Приходилось подолгу объяснять мужу, что только внешне Гоша выглядит как мужчина. На самом деле, его возраст колеблется в диапазоне от младенчества до реального возраста – в зависимости от ситуации и области, о которой идет речь. В быту он был ребенком, и это объяснимо: никакого опыта заботы о себе в детском доме не было, там не надо было готовить, стирать, гладить, менять постельное белье, ходить за продуктами. Дети и подростки живут на всем готовом, и это беда. В сфере эмоций Гоша был примерно на одном уровне с Дашей Маленькой – быстрая радость, стремительные огорчения, неумение понять, что переживают другие люди. То есть практически нулевой эмоциональный интеллект. Да и собственные чувства ему не всегда легко было распознать, а тем более объяснить. Зато, например, сексуальное развитие существенно опережало даже наши с Денисом знания в этой области. Хотя и мы тоже пуританами не были, но до Гошиного опыта нам обоим, казалось, ой как далеко.
Ну и первое время раздражали бытовые вопросы.

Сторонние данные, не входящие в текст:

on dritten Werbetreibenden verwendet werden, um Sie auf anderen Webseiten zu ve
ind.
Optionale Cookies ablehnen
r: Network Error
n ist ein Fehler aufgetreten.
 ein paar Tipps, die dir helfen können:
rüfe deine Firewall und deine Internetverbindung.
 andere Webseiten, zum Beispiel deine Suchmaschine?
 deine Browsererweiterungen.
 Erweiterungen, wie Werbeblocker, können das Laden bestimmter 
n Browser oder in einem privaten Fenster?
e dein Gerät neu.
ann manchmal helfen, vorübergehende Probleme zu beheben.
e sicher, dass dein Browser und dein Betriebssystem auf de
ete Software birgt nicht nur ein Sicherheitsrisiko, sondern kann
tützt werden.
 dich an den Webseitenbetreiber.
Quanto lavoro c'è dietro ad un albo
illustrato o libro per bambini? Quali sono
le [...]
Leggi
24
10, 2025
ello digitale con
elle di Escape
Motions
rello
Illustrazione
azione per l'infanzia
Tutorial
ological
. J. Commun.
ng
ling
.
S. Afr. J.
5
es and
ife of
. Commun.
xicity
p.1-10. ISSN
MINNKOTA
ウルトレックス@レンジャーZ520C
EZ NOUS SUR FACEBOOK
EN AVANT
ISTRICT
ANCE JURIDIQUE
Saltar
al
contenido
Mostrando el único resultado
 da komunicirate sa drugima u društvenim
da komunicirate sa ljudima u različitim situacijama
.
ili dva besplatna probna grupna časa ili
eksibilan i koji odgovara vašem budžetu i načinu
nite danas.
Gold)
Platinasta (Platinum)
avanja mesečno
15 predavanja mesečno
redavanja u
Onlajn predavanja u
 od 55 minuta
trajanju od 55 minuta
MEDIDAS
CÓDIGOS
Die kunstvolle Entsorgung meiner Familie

Все я понимала про детский дом, про отсутствие у ребенка опыта, но жизнь под одной крышей с инопланетянином, который привык к комплексному обслуживанию, порой раздражала.
– А когда у нас постель будут менять? – формулировал Гоша вопрос, на который мне хотелось ответить крайне резко.
– Когда возьмешь в шкафу чистое белье, тогда и поменяешь, – вместо нотаций объясняла я и шла показывать, где и что нужно брать.
– А кому вещи в стирку сдавать? – интересовался Гоша в следующий раз.
И мы шли на экскурсию к стиральной машинке, учились загружать ее и запускать.
– Когда у нас по расписанию обед? – невинно интересовался усатый малыш.
– Когда поможешь приготовить, тогда и будет, – отрезала я.
Постепенно Гоша учился тому, что в семье можно и нужно делать что-то самому, а не ждать, когда все сделают и подадут. Тогда у него появилась другая стратегия – заботиться только о себе. Если он видел на столе шесть тарелок с супом, то смело шел в кухню, и брал ложку только для себя одного. Если замечал, что не успели подать к обеду хлеб, то отрезал себе только один кусок и, довольный, приступал к трапезе.
– Гоша, – в моей картине мира это было абсолютным игнорированием других людей, – ложки нужны всем!
– Да? – удивлялся он. – А я не заметил.
– Гоша, – кипятилась я, – хлеб нужно нарезать и положить в центр стола для всех, а не схватить кусок только для себя.
– Откуда я знаю?! – огрызался он. – Может, вы не хотите хлеб!
– Гоша, почему твои мокрые полотенца валяются на полу в туалете?! Быстро убери и почисти унитаз с раковиной.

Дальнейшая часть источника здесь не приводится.